WORK TO COMPLETE
Nothing but the text of the records should come back; copy it exactly and leave the pictures out.

[Opening RECORDS FOR THIS TASK section]

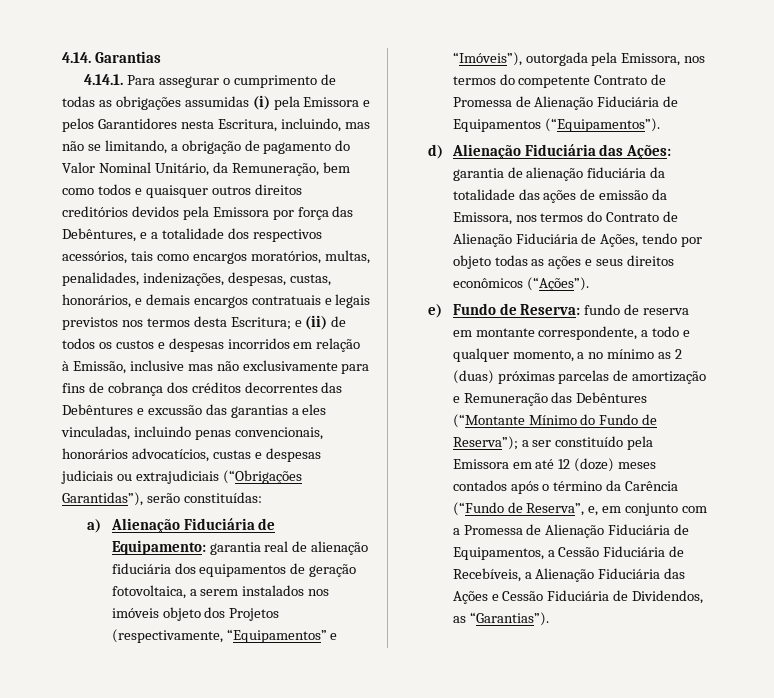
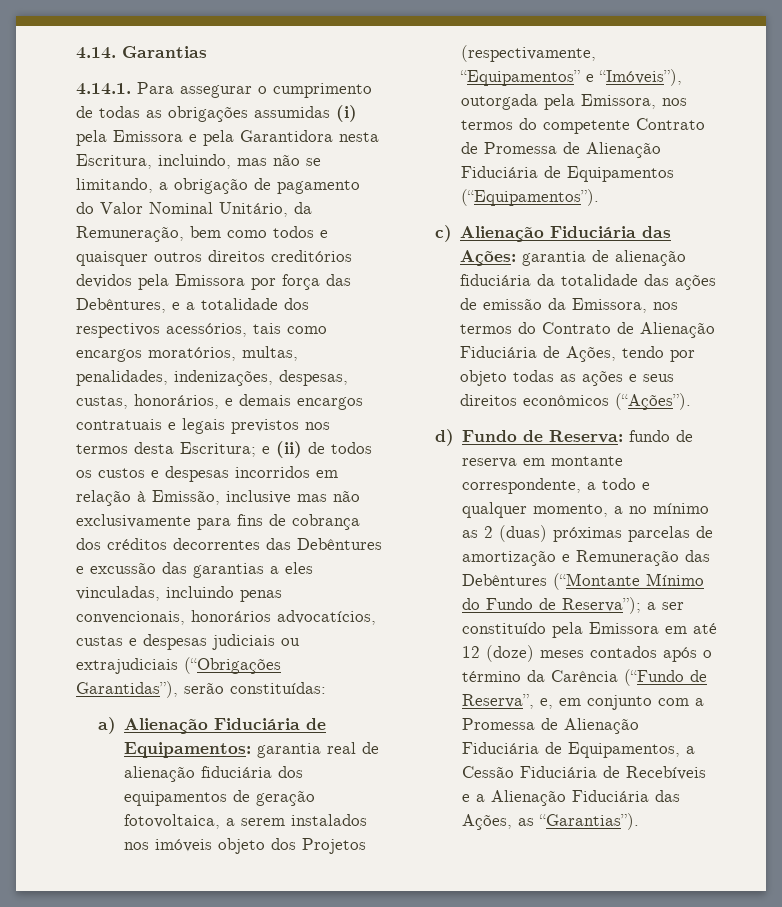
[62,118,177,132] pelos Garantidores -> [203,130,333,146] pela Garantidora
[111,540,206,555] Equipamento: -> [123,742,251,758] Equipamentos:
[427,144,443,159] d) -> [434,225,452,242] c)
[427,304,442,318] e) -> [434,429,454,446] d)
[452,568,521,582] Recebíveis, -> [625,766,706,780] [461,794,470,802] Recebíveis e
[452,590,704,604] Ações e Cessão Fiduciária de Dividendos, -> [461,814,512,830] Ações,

[Closing RECORDS FOR THIS TASK section]

ANSWER TO THIS TASK
[62,118,177,132] pelos Garantidores -> [203,130,333,146] pela Garantidora
[111,540,206,555] Equipamento: -> [123,742,251,758] Equipamentos:
[427,144,443,159] d) -> [434,225,452,242] c)
[427,304,442,318] e) -> [434,429,454,446] d)
[452,568,521,582] Recebíveis, -> [625,766,706,780] [461,794,470,802] Recebíveis e
[452,590,704,604] Ações e Cessão Fiduciária de Dividendos, -> [461,814,512,830] Ações,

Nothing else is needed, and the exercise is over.